WORK TO COMPLETE — Starting with the line containing "2004 Harvard University, Engineering" and going on through the line containing "2008 ACM Doctoral", return the lines of the data below exactly, and only those.

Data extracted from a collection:
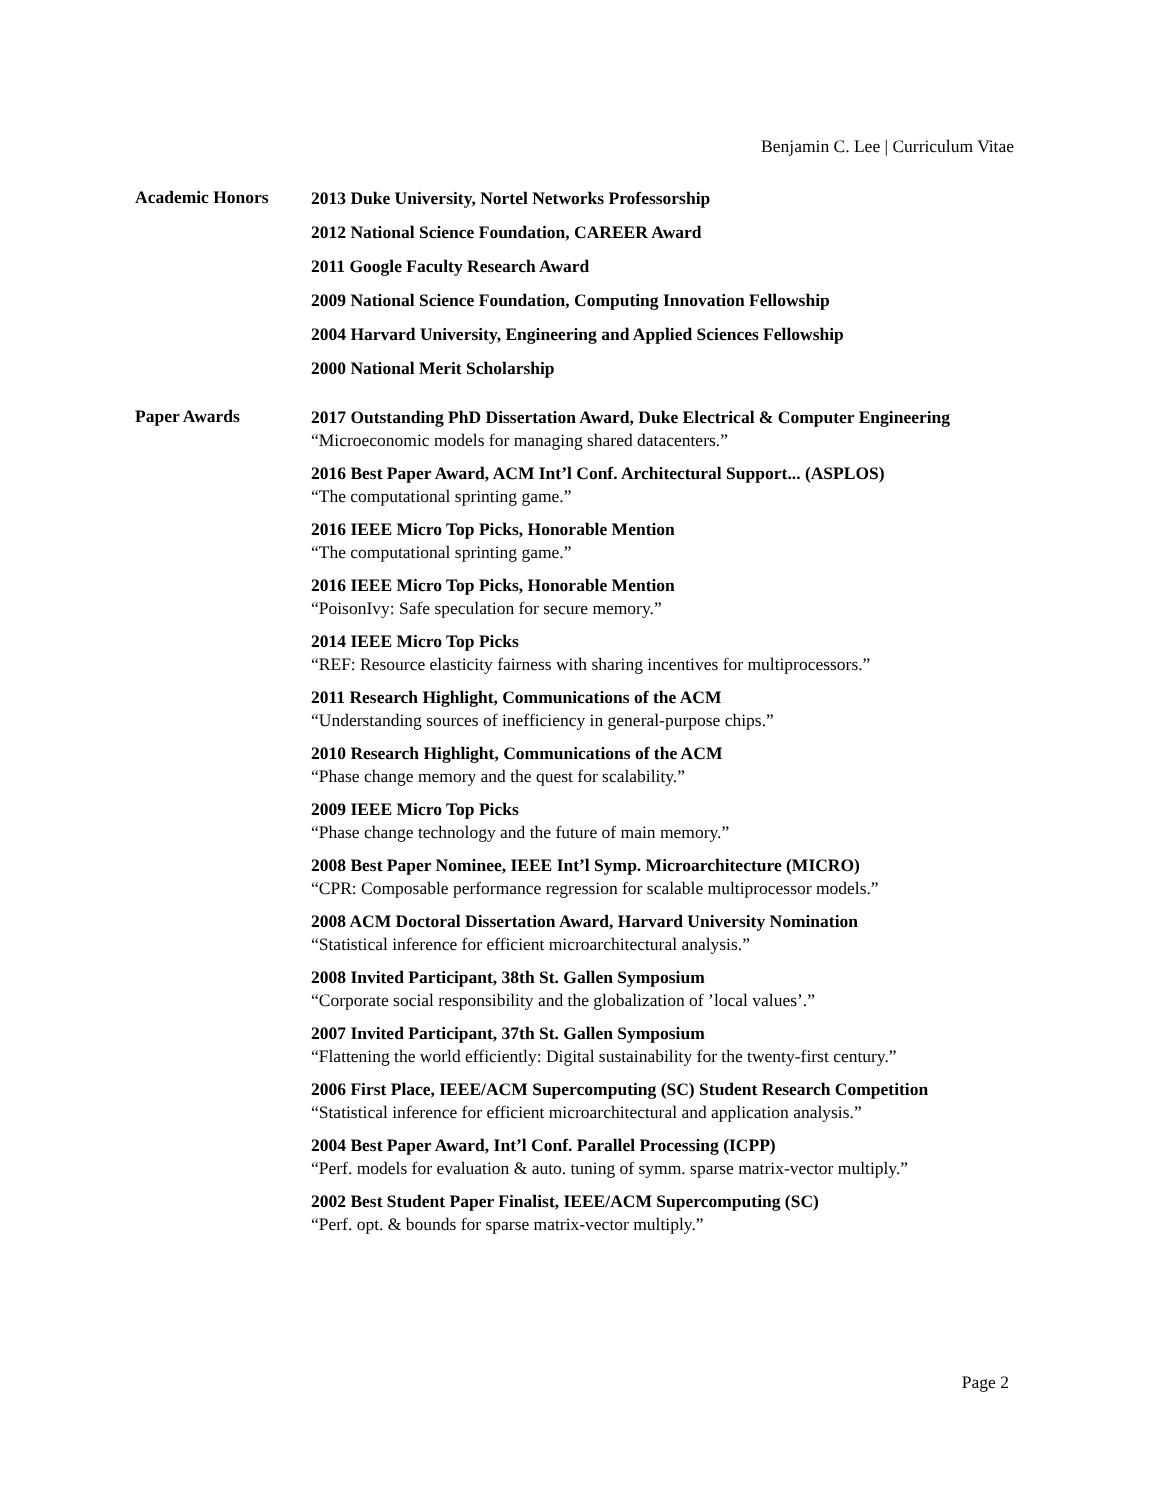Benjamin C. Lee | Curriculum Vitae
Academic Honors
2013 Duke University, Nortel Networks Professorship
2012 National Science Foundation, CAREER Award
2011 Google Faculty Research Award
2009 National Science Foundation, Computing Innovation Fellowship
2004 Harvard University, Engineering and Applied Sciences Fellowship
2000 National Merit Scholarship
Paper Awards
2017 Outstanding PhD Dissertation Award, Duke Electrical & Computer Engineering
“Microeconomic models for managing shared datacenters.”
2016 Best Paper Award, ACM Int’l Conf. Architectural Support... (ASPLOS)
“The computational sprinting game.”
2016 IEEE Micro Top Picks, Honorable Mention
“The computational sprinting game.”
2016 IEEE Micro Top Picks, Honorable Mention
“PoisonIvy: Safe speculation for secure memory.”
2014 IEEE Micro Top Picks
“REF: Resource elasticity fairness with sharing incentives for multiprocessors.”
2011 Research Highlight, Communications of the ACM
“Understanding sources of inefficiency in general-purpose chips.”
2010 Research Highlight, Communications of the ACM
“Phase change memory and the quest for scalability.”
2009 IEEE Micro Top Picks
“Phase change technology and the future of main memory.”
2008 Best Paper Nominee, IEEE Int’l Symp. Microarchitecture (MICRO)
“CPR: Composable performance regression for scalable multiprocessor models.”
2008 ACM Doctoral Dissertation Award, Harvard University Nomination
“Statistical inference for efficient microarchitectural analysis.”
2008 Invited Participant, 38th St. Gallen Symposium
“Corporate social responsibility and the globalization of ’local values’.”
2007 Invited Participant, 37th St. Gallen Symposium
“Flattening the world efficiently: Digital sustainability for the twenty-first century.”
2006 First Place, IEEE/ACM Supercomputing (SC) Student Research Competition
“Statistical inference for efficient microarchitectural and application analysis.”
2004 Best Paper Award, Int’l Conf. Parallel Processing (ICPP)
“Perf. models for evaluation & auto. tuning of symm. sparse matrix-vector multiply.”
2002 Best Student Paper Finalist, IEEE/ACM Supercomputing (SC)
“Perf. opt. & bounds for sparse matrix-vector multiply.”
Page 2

* * *

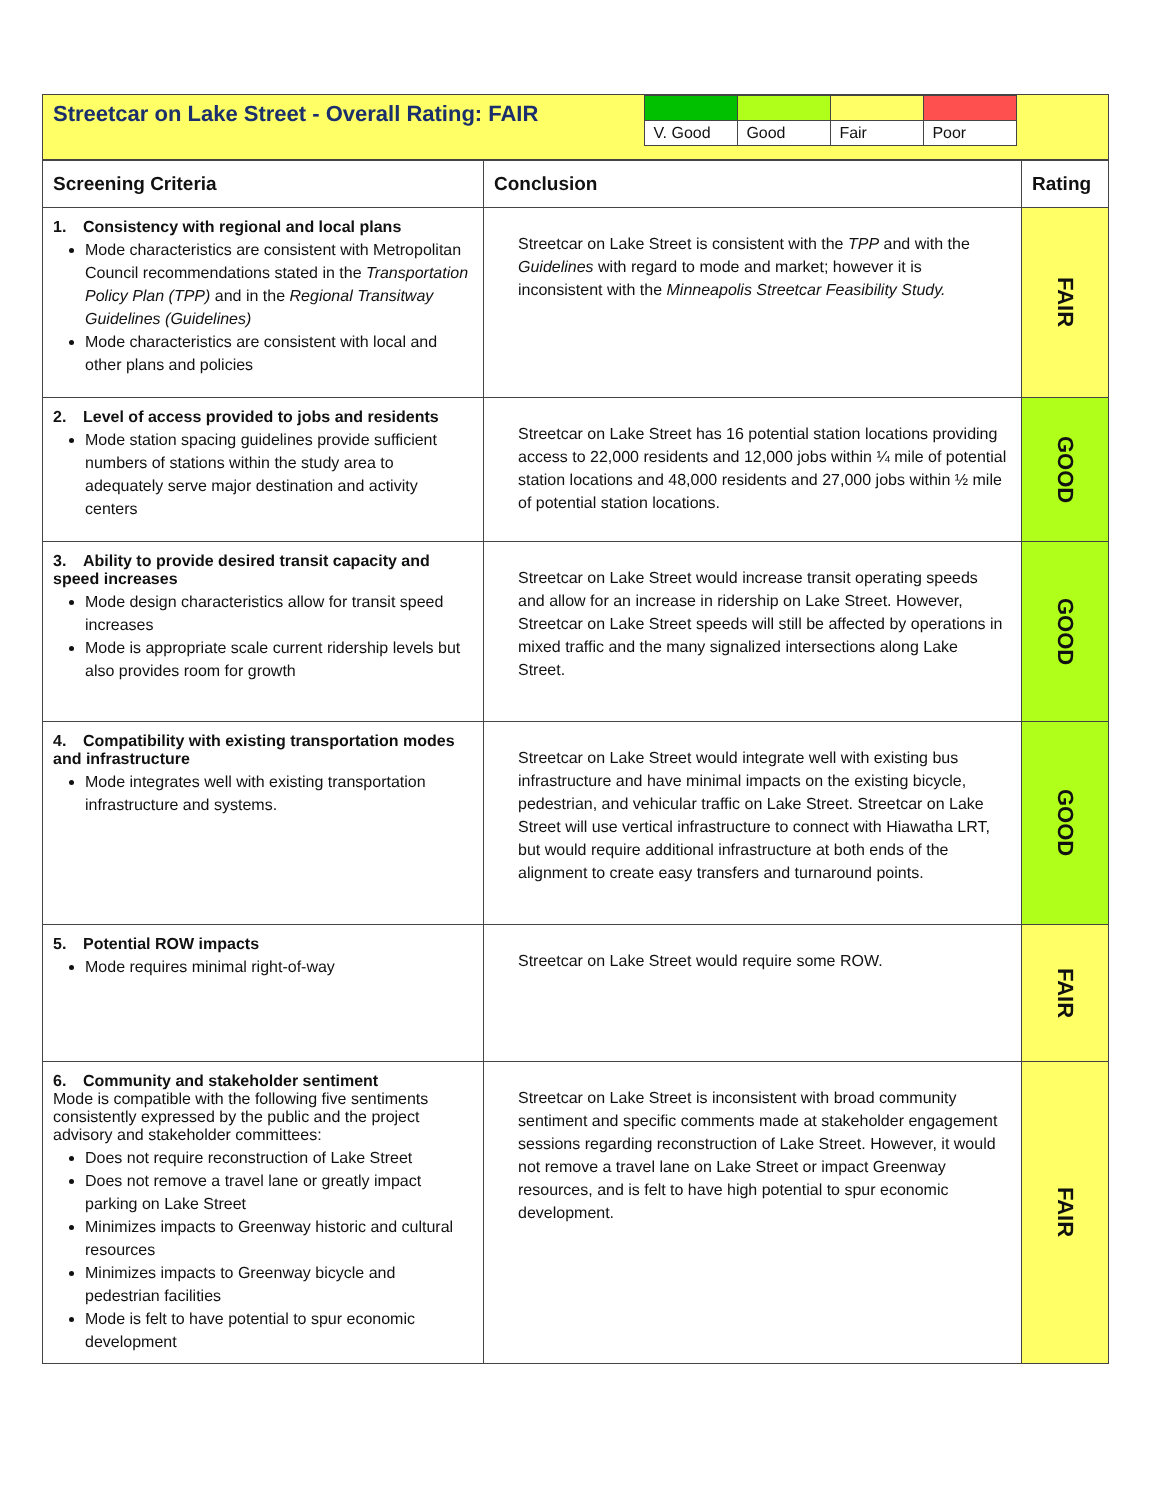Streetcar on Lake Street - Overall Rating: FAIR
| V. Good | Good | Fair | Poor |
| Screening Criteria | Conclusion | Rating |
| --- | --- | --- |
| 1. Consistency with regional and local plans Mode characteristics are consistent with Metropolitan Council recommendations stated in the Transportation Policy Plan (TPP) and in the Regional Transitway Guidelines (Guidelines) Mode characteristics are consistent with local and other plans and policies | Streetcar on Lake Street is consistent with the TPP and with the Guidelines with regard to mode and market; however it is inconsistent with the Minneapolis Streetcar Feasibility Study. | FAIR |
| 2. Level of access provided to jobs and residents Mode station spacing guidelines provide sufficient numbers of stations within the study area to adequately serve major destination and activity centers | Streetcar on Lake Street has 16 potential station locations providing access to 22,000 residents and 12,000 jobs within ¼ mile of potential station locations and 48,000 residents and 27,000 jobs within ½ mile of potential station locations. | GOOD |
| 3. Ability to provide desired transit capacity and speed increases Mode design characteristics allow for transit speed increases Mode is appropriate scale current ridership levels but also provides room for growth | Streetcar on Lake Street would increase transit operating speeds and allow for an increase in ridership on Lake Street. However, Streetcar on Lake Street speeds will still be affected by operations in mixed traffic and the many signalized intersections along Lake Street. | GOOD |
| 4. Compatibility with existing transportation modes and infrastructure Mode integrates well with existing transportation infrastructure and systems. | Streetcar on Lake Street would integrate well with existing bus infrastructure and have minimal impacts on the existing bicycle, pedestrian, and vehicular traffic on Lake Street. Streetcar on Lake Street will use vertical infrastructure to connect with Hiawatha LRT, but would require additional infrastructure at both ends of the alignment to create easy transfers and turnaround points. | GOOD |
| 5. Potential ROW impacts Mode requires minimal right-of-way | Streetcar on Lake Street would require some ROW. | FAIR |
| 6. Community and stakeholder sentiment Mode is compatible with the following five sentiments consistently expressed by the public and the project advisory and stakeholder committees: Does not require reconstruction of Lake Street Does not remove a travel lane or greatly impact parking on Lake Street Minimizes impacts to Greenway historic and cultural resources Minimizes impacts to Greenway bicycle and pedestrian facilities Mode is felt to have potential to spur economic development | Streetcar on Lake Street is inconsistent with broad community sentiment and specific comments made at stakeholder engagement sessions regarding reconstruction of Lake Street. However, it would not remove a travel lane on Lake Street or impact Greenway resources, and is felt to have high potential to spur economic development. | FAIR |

--

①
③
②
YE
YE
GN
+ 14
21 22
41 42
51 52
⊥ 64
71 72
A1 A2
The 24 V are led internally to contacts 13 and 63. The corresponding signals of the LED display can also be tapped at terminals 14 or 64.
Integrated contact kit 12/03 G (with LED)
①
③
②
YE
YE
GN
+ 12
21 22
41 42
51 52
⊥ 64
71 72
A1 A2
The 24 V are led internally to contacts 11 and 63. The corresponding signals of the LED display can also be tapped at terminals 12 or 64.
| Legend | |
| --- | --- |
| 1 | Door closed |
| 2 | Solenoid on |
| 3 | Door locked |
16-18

RESPONSE —
2004 Harvard University, Engineering and Applied Sciences Fellowship
2000 National Merit Scholarship
Paper Awards
2017 Outstanding PhD Dissertation Award, Duke Electrical & Computer Engineering
“Microeconomic models for managing shared datacenters.”
2016 Best Paper Award, ACM Int’l Conf. Architectural Support... (ASPLOS)
“The computational sprinting game.”
2016 IEEE Micro Top Picks, Honorable Mention
“The computational sprinting game.”
2016 IEEE Micro Top Picks, Honorable Mention
“PoisonIvy: Safe speculation for secure memory.”
2014 IEEE Micro Top Picks
“REF: Resource elasticity fairness with sharing incentives for multiprocessors.”
2011 Research Highlight, Communications of the ACM
“Understanding sources of inefficiency in general-purpose chips.”
2010 Research Highlight, Communications of the ACM
“Phase change memory and the quest for scalability.”
2009 IEEE Micro Top Picks
“Phase change technology and the future of main memory.”
2008 Best Paper Nominee, IEEE Int’l Symp. Microarchitecture (MICRO)
“CPR: Composable performance regression for scalable multiprocessor models.”
2008 ACM Doctoral Dissertation Award, Harvard University Nomination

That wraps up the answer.